How do I know a prompt is hiding a real business rule?

If your team cannot point to a rule outside the prompt, the prompt owns too much. You will also notice inconsistent answers for similar requests, especially after small prompt edits or model updates.

What rules should I move out of prompts first?

Start with rules that affect money, access, customer trust, or legal exposure. Refund limits, discount caps, approval steps, data access, and auto-send actions should leave the prompt first.

Where should hard rules live instead of the prompt?

Put fixed rules in code, config, decision tables, or admin settings that people can review. Keep the prompt for tone, context, and answer style, not for policy.

Who should own a risky AI decision?

Give each risky decision one named person who signs off on the rule and updates it when policy changes. That owner should answer what the model may do, what it must never do, and what happens after a bad output.

What counts as a risky decision in an AI product?

Treat any action that changes money, pricing, refunds, customer data, account access, or outbound messages as risky. If a bad answer creates cleanup work or hurts trust, put an owner on it.

Why do small prompt edits cause big product changes?

Because prompt edits change logic, not just wording. A softer phrase can turn a suggestion into an approval, skip a review step, or change how the model weighs one rule against another.

What should an AI workflow interface include?

Define the exact input fields, where they come from, and how fresh they must be. Then define the output shape with fixed fields like action, reason, confidence, and review_required so downstream systems do not guess.

How do I inspect one real workflow without overcomplicating it?

Pick one task that happens often, such as a support reply or quote draft, and trace it from the first user action to the final result. Write down every prompt, tool call, handoff, output, and failure path until you can explain each step in one sentence.

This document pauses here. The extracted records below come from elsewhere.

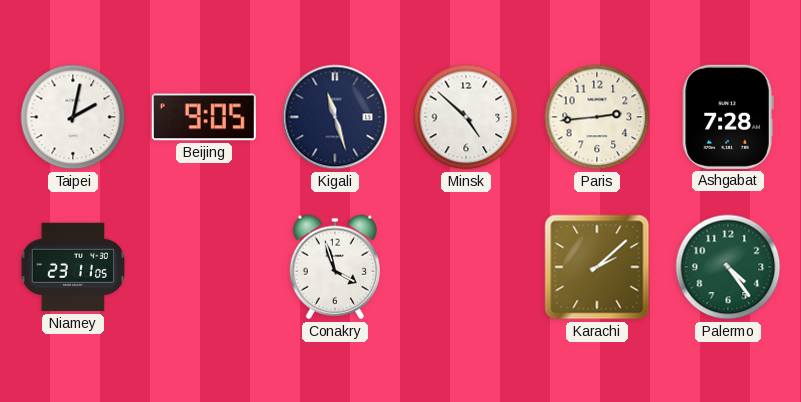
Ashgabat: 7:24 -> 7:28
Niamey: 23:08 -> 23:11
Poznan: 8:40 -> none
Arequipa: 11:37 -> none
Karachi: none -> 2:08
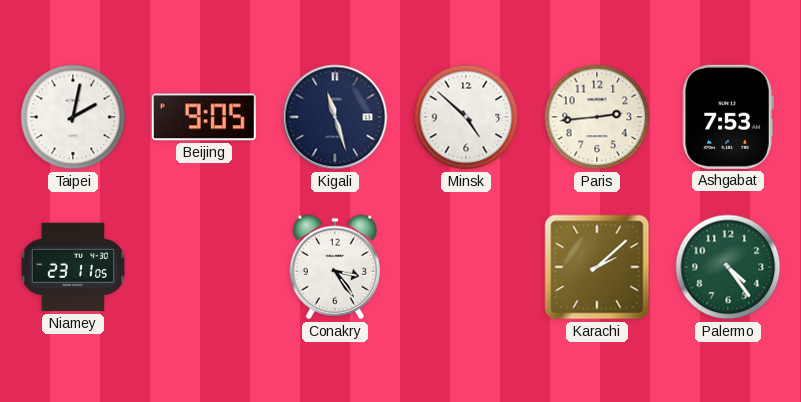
Ashgabat: 7:28 -> 7:53
Conakry: 3:57 -> 3:24
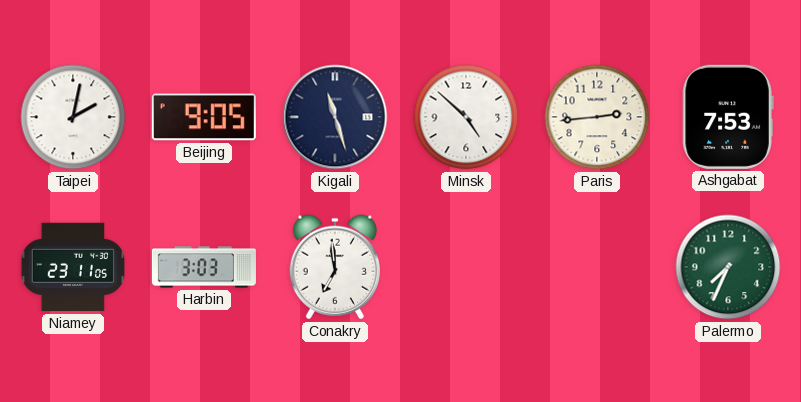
Harbin: none -> 3:03
Conakry: 3:24 -> 6:59
Karachi: 2:08 -> none
Palermo: 4:24 -> 7:34
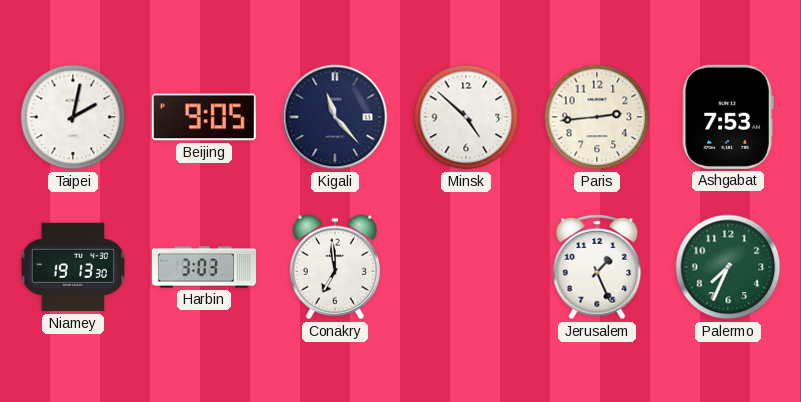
Kigali: 11:27 -> 11:23
Niamey: 23:11 -> 19:13
Jerusalem: none -> 1:26
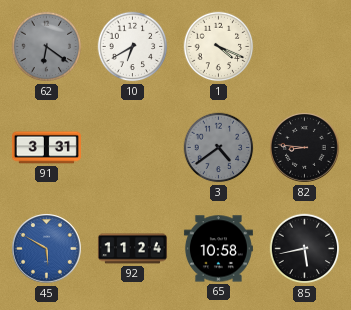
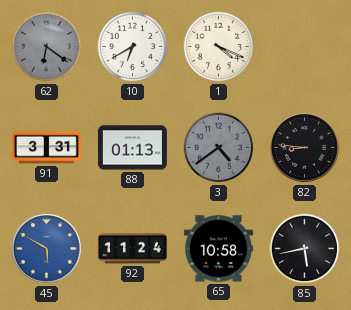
88: none -> 01:13
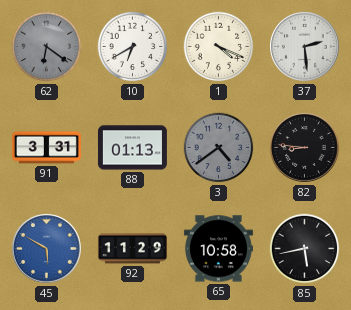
37: none -> 2:29
92: 11:24 -> 11:29
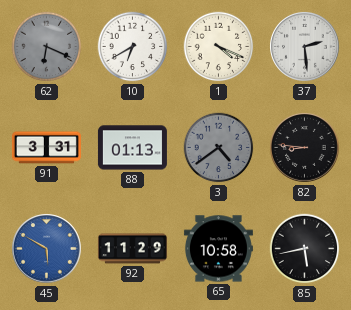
62: 6:21 -> 6:19
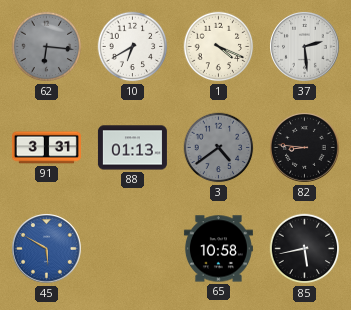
62: 6:19 -> 6:16
92: 11:29 -> none
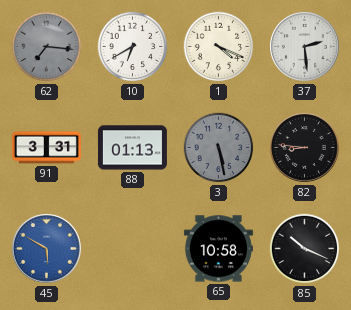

What fallback should I add before I spend more time on prompt tuning?

Add safe fallback behavior before you tune the prompt. Ask for missing input, route the case to a person, return a narrow safe answer, or stop the workflow when confidence drops.

What should I verify before I release an AI feature?

Check that people can find the rules without reading prompt text line by line, that one person owns each risky action, and that logs show the request ID, model version, prompt version, tool calls, validation, and final action. If support cannot explain why the system answered, retried, refused, or escalated, do not ship yet.